Transcription de l'allocution de Pierre Boutet

Mesdames et Messieurs les récipiendaires de l'Ordre des francophones d'Amérique,
Monsieur le représentant de l'organisation lauréate du Prix du 3-Juillet-1608,
Monsieur le Ministre de l'Immigration, de la Francisation et de l'Intégration et ministre responsable de la Langue française,
Madame la Conseillère municipale et membre du comité exécutif de la Ville de Québec,
Mesdames et Messieurs les Ministres et les Députés,
Mesdames et Messieurs les invités d'honneur,
Mesdames et Messieurs,

Bienvenue à cette cérémonie associée aux prix et distinctions du Conseil supérieur de la langue française.

C'est pour moi un grand plaisir, à titre de président du Conseil, de procéder à cette 41e remise des insignes de l'Ordre ainsi que du Prix du 3-Juillet-1608.

Ces distinctions, je vous le rappelle ainsi, sont décernées à des personnes – que vous connaîtrez davantage sous peu – qui se sont distinguées par leur attachement à la langue française et qui, ici comme ailleurs, ont explicitement manifesté leur volonté de la voir s'épanouir.

Ce rendez-vous annuel est important à double titre, d'abord parce qu'il permet de prendre toute la mesure des réalisations de ces personnes ou des organismes dans lesquels elles s'investissent, et aussi parce qu'il autorise à souligner de nouveau le fait que la promotion de la langue française et davantage encore sa défense participent à sa vitalité.

Il y a maintenant plus de 40 ans que le Québec s'est doté d’un instrument permettant de faire du français sa langue officielle, à savoir la Charte de la langue française.

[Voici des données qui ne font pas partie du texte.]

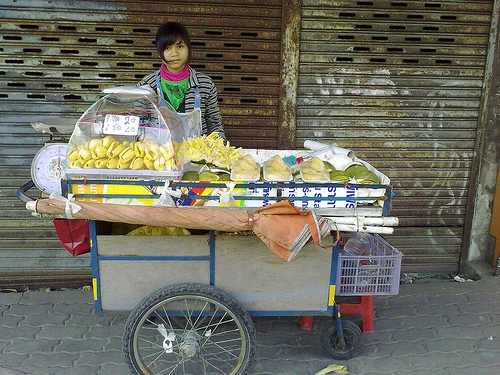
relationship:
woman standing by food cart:
[144, 20, 227, 141] [18, 88, 402, 374]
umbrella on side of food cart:
[25, 200, 400, 263] [18, 88, 402, 374]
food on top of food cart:
[64, 130, 382, 186] [18, 88, 402, 374]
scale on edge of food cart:
[30, 141, 73, 200] [18, 88, 402, 374]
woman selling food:
[144, 20, 227, 141] [64, 130, 382, 186]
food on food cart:
[64, 130, 382, 186] [18, 88, 402, 374]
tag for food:
[103, 114, 141, 136] [64, 130, 382, 186]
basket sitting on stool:
[341, 237, 401, 296] [300, 275, 373, 332]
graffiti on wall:
[401, 84, 471, 259] [0, 0, 474, 271]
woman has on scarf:
[144, 20, 227, 141] [160, 63, 193, 111]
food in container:
[69, 135, 176, 171] [67, 86, 185, 175]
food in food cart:
[64, 130, 382, 186] [18, 88, 402, 374]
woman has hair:
[144, 20, 227, 141] [155, 21, 189, 63]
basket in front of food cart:
[341, 237, 401, 296] [18, 88, 402, 374]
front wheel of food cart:
[322, 320, 363, 360] [18, 88, 402, 374]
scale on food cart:
[30, 141, 73, 200] [18, 88, 402, 374]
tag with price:
[103, 114, 141, 136] [106, 115, 135, 126]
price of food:
[106, 115, 135, 126] [69, 135, 176, 171]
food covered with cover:
[69, 135, 176, 171] [67, 86, 185, 175]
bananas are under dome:
[69, 135, 176, 171] [67, 86, 185, 175]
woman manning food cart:
[144, 20, 227, 141] [18, 88, 402, 374]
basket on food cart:
[341, 237, 401, 296] [18, 88, 402, 374]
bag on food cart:
[53, 217, 91, 256] [18, 88, 402, 374]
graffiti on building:
[401, 84, 471, 259] [4, 7, 500, 276]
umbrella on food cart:
[25, 200, 400, 263] [18, 88, 402, 374]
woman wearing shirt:
[144, 20, 227, 141] [140, 70, 226, 140]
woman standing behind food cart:
[144, 20, 227, 141] [18, 88, 402, 374]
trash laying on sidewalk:
[307, 359, 356, 374] [4, 282, 499, 374]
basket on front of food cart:
[341, 237, 401, 296] [18, 88, 402, 374]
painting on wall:
[302, 70, 472, 250] [0, 0, 474, 271]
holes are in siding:
[2, 21, 261, 110] [0, 4, 288, 205]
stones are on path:
[410, 316, 459, 351] [4, 282, 499, 374]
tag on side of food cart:
[103, 114, 141, 136] [18, 88, 402, 374]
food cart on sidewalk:
[18, 88, 402, 374] [4, 282, 499, 374]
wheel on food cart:
[126, 281, 259, 373] [18, 88, 402, 374]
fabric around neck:
[160, 65, 191, 81] [165, 65, 190, 81]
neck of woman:
[165, 65, 190, 81] [144, 20, 227, 141]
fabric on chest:
[163, 79, 187, 108] [154, 79, 201, 109]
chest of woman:
[154, 79, 201, 109] [144, 20, 227, 141]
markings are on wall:
[302, 70, 472, 250] [0, 0, 474, 271]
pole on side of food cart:
[328, 213, 401, 236] [18, 88, 402, 374]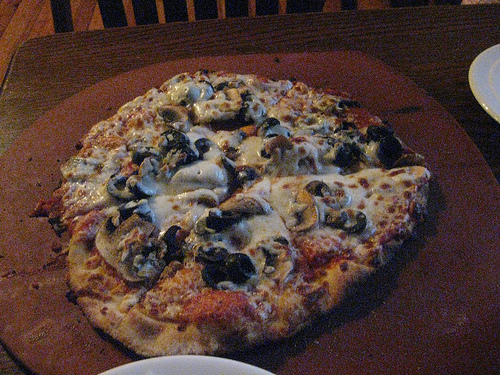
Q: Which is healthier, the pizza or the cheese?
A: The cheese is healthier than the pizza.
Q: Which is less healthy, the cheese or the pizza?
A: The pizza is less healthy than the cheese.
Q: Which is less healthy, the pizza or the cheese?
A: The pizza is less healthy than the cheese.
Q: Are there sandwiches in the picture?
A: No, there are no sandwiches.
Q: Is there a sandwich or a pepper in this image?
A: No, there are no sandwiches or peppers.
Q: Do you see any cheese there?
A: Yes, there is cheese.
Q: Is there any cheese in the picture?
A: Yes, there is cheese.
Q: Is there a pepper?
A: No, there are no peppers.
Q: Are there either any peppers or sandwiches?
A: No, there are no peppers or sandwiches.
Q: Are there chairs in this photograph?
A: Yes, there is a chair.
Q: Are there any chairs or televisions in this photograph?
A: Yes, there is a chair.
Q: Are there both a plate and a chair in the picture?
A: Yes, there are both a chair and a plate.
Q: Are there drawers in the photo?
A: No, there are no drawers.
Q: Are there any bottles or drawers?
A: No, there are no drawers or bottles.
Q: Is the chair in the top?
A: Yes, the chair is in the top of the image.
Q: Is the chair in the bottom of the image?
A: No, the chair is in the top of the image.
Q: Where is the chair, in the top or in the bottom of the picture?
A: The chair is in the top of the image.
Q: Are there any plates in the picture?
A: Yes, there is a plate.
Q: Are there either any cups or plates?
A: Yes, there is a plate.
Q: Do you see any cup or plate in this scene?
A: Yes, there is a plate.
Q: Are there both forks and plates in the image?
A: No, there is a plate but no forks.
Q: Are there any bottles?
A: No, there are no bottles.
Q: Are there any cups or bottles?
A: No, there are no bottles or cups.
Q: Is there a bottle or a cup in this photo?
A: No, there are no bottles or cups.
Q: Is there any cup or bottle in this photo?
A: No, there are no bottles or cups.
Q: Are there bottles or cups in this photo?
A: No, there are no bottles or cups.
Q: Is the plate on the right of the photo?
A: Yes, the plate is on the right of the image.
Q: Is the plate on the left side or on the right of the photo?
A: The plate is on the right of the image.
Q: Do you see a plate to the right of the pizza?
A: Yes, there is a plate to the right of the pizza.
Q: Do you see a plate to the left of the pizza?
A: No, the plate is to the right of the pizza.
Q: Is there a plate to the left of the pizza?
A: No, the plate is to the right of the pizza.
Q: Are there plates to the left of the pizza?
A: No, the plate is to the right of the pizza.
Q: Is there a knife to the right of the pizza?
A: No, there is a plate to the right of the pizza.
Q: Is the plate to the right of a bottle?
A: No, the plate is to the right of the pizza.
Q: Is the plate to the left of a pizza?
A: No, the plate is to the right of a pizza.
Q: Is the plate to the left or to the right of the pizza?
A: The plate is to the right of the pizza.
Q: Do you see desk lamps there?
A: No, there are no desk lamps.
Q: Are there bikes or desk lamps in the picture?
A: No, there are no desk lamps or bikes.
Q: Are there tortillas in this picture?
A: No, there are no tortillas.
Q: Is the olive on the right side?
A: Yes, the olive is on the right of the image.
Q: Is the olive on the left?
A: No, the olive is on the right of the image.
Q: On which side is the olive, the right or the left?
A: The olive is on the right of the image.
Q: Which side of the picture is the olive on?
A: The olive is on the right of the image.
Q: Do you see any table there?
A: Yes, there is a table.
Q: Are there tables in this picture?
A: Yes, there is a table.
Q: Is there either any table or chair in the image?
A: Yes, there is a table.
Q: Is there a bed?
A: No, there are no beds.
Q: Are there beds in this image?
A: No, there are no beds.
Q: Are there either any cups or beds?
A: No, there are no beds or cups.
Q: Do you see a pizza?
A: Yes, there is a pizza.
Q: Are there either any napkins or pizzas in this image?
A: Yes, there is a pizza.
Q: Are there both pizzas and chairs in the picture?
A: Yes, there are both a pizza and a chair.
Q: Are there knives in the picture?
A: No, there are no knives.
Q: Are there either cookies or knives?
A: No, there are no knives or cookies.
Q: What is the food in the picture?
A: The food is a pizza.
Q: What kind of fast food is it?
A: The food is a pizza.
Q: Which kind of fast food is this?
A: This is a pizza.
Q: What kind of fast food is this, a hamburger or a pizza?
A: This is a pizza.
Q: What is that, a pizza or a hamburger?
A: That is a pizza.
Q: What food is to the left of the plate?
A: The food is a pizza.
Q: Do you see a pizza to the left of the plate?
A: Yes, there is a pizza to the left of the plate.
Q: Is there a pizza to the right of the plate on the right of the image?
A: No, the pizza is to the left of the plate.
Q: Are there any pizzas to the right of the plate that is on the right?
A: No, the pizza is to the left of the plate.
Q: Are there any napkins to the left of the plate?
A: No, there is a pizza to the left of the plate.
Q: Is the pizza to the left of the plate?
A: Yes, the pizza is to the left of the plate.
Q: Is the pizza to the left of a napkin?
A: No, the pizza is to the left of the plate.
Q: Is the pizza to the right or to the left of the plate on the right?
A: The pizza is to the left of the plate.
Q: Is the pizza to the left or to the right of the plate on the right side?
A: The pizza is to the left of the plate.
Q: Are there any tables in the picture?
A: Yes, there is a table.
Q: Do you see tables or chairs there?
A: Yes, there is a table.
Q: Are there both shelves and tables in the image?
A: No, there is a table but no shelves.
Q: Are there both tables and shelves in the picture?
A: No, there is a table but no shelves.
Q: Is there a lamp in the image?
A: No, there are no lamps.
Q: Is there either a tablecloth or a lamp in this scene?
A: No, there are no lamps or tablecloths.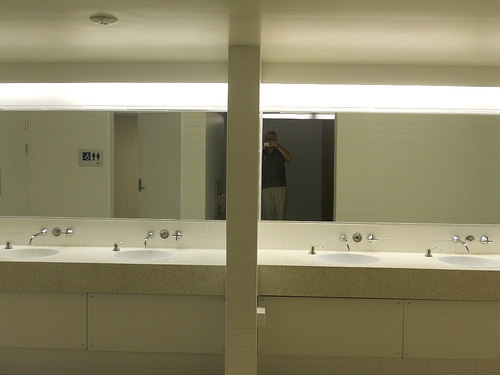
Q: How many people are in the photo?
A: One.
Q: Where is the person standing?
A: Stall.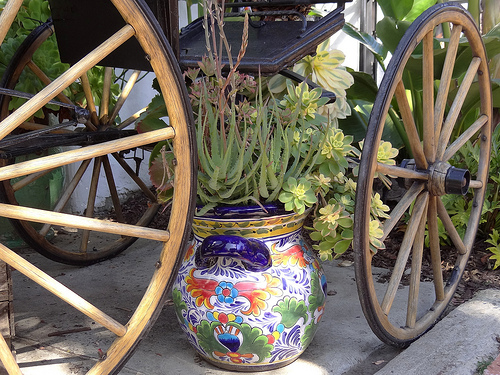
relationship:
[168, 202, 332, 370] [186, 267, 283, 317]
pot has flower decorations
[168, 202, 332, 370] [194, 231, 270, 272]
pot has handle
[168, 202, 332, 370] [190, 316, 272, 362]
pot has flower decorations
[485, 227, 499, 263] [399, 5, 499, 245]
leaves in garden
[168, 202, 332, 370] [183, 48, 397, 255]
pot has plant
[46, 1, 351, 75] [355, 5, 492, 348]
cart has wheel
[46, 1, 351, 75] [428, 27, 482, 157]
cart has spokes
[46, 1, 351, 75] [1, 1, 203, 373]
cart has wheel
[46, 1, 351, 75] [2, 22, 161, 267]
cart has wheel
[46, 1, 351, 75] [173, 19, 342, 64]
cart has seat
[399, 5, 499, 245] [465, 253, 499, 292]
garden has mulch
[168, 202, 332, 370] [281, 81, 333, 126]
pot has flower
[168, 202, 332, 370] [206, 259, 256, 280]
pot has flower decorations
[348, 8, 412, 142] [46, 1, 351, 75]
leaves behind cart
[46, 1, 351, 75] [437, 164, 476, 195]
cart has knob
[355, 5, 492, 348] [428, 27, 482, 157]
wheel has spokes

Cette charte a sans conteste autorisé qu'une impulsion ait été donnée, qu'une route ait été tracée et qu'un chemin ait été parcouru, mais ces avancées ne doivent pas occulter d'autres défis.

Dans un avis publié en 2015, le Conseil rappelait que bien qu'elles ne fassent pas explicitement l'objet de dispositions dans la Charte, la qualité et la maîtrise de la langue n'en demeurent pas moins deux composantes essentielles au rayonnement du français au Québec, voire assurément ailleurs aussi dans la francophonie.

Dans un contexte de concurrence avec d'autres langues, la capacité qu'a le français d'assurer son statut de langue commune et d'occuper davantage l'espace public est liée en partie à la maîtrise qu'en ont les citoyens.

Le Conseil est aussi d'avis que le français est le fondement sur lequel s'appuient tous les apprentissages scolaires et que sa maîtrise, parce qu'elle ouvre l'accès à la connaissance, favorise la réussite.

Le Conseil considérait par ailleurs, dans un mémoire rendu public il y a déjà plus de 25 ans, que la langue est la matrice de la culture. Davantage qu'un seul outil d'expression et de communication, elle en est un d'appréhension du réel. Elle est bien évidemment créatrice d'identité.

Soulignons de plus que l'exemplarité de l'État en matière d’usage du français comme langue de l'Administration, du travail et des communications est un des éléments clés de la Charte.

Les pratiques linguistiques des ministères et des organismes du gouvernement du Québec doivent de cette manière, dans les interactions avec les personnes et avec les entreprises, être conformes aux principes, aux objectifs et aux dispositions de la politique linguistique gouvernementale.

Je me permettrai ici de souligner que cette exemplarité souvent et à raison exigée de l'Administration devrait aussi s’'inscrire comme une des préoccupations des télédiffuseurs publics, de leurs producteurs associés, de leurs artisans et de celles et ceux qu’'ils portent en ondes, et ce, en raison de leur poids et de leur influence dans l'espace public.

S'il est par ailleurs reconnu que différentes actions doivent être mises en œuvre par les gouvernements et leurs appareils afin de renforcer nos identités francophones, la langue française ne saurait toutefois s'ancrer davantage, voire briller, sans que des personnes et des organisations s'y engagent au quotidien.

Les parcours des récipiendaires et de l'organisation lauréate que nous honorons ce soir s'inscrivent dans ces perspectives. Vous le constaterez assurément davantage dans quelques instants.

Au nom des membres du Conseil supérieur de la langue française et en mon nom, je tiens donc à les en féliciter.

En terminant, je remercie les membres du jury qui, sous la présidence de madame Lorraine Pagé, membre du Conseil, ont sélectionné les récipiendaires et l'organisation lauréate, et remercie également le personnel de l'Assemblée nationale ainsi que celui du Conseil, chacun contribuant de nouveau cette année à la tenue de cet événement.

Je vous remercie de votre attention et vous souhaite une bonne soirée.